#### Text segment
# # #
Outside mini-games that effect progress in the real game, but are playable through a web portal or on a smartphone. I don’t mean separate games that tie into the IP. I mean a mini-games that effect progress in the actual game. Tie-ins with facebook mini-games or an iPhone app that effected stats, character growth, or other in-game assets could be huge. It keeps gamers playing your game even when they aren’t at home playing your game.
There are other ideas, too, but those are the major ones. So how does this all tie together? I imagine a Game as an Event release being something like this:
Before the game is released I’ve already gotten game content into my hands. I’ve watched trailers and played the demo. I’ve read a short webcomic or short story that relates to the game. I’ve been watching an online series that gets me introduced to the IP and interested in playing the game. I’ve begun building community relationships on forums and a website.
Once the game comes out, I go to a local game release party. On the way, I’m listening to free released game music or a podcast about the game on my iPod. At the release party I buy the game, talk with other gamers, and then head home to play.
Over the release weekend there’s at least one more local event planned for my area. The focus of this second event shouldn’t be about buying the game, I’ve already done that, but about getting local players together to build communities, start guilds and leagues, and talk about the game. These secondary events should be held at internet cafes, coffee-shops, comic stores, or local hangouts, not just Gamestop or Best Buy. Partnerships with those companies should be created to have some copies of the game available for purchase, but that shouldn’t be the focus of the event. These secondary events should be about connecting gamers and building community.
# # #
#### Available data
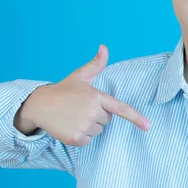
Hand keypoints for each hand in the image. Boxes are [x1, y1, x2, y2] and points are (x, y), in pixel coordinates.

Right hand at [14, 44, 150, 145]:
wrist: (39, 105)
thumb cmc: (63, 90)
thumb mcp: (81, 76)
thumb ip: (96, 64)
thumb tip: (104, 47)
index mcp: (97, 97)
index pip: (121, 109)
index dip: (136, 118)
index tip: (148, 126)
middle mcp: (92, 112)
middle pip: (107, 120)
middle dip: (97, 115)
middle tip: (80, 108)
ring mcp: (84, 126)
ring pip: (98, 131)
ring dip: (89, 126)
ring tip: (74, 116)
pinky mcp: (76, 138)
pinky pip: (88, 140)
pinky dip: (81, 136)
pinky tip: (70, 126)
# # #
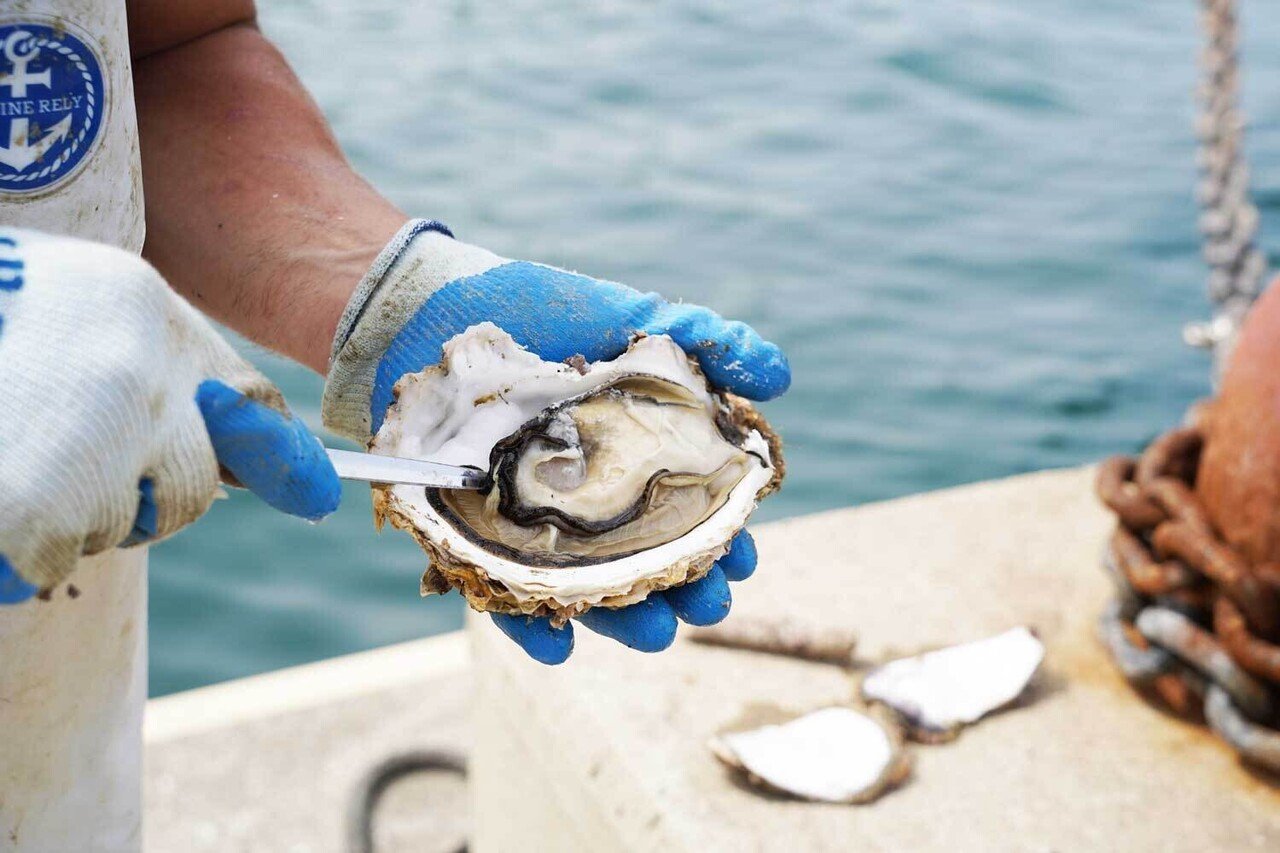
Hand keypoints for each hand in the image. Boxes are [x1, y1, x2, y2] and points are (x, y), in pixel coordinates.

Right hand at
# # #
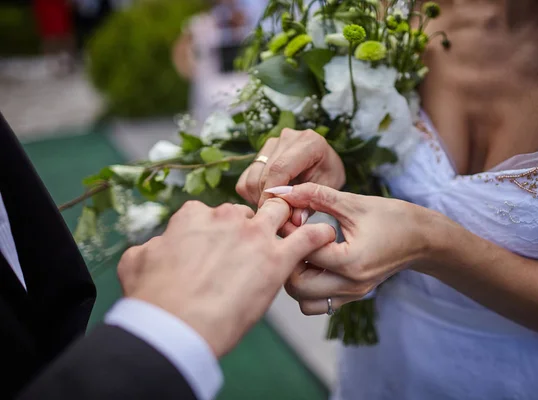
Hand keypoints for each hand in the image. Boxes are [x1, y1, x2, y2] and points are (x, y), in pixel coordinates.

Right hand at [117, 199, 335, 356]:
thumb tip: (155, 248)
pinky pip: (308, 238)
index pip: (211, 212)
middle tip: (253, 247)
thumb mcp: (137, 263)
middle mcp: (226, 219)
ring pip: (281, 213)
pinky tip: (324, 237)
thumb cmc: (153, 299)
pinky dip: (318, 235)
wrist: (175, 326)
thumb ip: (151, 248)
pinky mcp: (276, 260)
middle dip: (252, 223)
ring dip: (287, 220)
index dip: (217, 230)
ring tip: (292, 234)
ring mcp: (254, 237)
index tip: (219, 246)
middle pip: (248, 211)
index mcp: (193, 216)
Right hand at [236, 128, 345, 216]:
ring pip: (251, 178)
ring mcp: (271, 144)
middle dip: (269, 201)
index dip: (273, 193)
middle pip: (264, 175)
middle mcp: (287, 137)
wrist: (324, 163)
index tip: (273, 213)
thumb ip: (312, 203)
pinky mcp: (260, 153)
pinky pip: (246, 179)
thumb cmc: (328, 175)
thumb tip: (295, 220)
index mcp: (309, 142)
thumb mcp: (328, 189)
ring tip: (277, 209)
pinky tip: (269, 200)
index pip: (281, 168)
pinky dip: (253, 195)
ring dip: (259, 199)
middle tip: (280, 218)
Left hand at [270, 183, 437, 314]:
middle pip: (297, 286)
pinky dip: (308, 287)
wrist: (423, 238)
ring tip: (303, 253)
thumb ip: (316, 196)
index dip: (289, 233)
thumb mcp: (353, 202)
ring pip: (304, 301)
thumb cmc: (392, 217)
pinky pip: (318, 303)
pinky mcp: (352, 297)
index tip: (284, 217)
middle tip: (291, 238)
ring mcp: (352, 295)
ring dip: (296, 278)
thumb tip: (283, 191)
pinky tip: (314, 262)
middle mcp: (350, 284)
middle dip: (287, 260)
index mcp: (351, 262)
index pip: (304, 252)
# # #
In the text on game releases, why shouldn't the second local event over the release weekend focus on buying the game? Answer in one to three sentences.

#### Expected output
The player has already bought the game at the release party. The second event should instead bring local players together to build communities, start guilds and leagues, and talk about the game.